[Exercise details] Out of the listing below, copy every line that carries the string "brown".

[Available data]
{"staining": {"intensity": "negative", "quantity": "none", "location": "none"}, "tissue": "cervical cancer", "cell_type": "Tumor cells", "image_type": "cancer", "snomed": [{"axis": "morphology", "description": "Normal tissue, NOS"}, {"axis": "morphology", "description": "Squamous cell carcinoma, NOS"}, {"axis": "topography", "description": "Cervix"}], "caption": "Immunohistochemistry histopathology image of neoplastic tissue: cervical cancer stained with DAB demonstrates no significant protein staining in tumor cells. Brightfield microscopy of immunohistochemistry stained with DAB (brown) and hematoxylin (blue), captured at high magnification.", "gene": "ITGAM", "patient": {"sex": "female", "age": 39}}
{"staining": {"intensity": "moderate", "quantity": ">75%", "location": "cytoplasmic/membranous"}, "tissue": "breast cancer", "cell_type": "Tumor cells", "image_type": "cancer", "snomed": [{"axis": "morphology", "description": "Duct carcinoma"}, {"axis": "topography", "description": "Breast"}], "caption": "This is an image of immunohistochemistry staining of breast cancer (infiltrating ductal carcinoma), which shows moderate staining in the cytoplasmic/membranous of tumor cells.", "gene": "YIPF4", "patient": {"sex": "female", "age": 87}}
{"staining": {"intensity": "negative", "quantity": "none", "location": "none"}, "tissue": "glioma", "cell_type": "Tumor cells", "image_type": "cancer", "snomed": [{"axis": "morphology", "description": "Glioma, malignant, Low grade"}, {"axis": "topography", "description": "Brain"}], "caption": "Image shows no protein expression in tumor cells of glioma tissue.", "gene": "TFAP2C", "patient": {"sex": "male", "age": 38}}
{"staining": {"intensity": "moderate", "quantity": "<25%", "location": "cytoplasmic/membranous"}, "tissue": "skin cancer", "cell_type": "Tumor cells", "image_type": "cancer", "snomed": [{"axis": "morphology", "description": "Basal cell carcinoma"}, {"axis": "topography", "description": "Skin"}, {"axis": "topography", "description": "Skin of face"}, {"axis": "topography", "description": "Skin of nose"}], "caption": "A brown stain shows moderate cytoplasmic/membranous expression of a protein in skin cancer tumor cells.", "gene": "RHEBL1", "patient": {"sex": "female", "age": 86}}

[Exercise output]
{"staining": {"intensity": "negative", "quantity": "none", "location": "none"}, "tissue": "cervical cancer", "cell_type": "Tumor cells", "image_type": "cancer", "snomed": [{"axis": "morphology", "description": "Normal tissue, NOS"}, {"axis": "morphology", "description": "Squamous cell carcinoma, NOS"}, {"axis": "topography", "description": "Cervix"}], "caption": "Immunohistochemistry histopathology image of neoplastic tissue: cervical cancer stained with DAB demonstrates no significant protein staining in tumor cells. Brightfield microscopy of immunohistochemistry stained with DAB (brown) and hematoxylin (blue), captured at high magnification.", "gene": "ITGAM", "patient": {"sex": "female", "age": 39}}
{"staining": {"intensity": "moderate", "quantity": "<25%", "location": "cytoplasmic/membranous"}, "tissue": "skin cancer", "cell_type": "Tumor cells", "image_type": "cancer", "snomed": [{"axis": "morphology", "description": "Basal cell carcinoma"}, {"axis": "topography", "description": "Skin"}, {"axis": "topography", "description": "Skin of face"}, {"axis": "topography", "description": "Skin of nose"}], "caption": "A brown stain shows moderate cytoplasmic/membranous expression of a protein in skin cancer tumor cells.", "gene": "RHEBL1", "patient": {"sex": "female", "age": 86}}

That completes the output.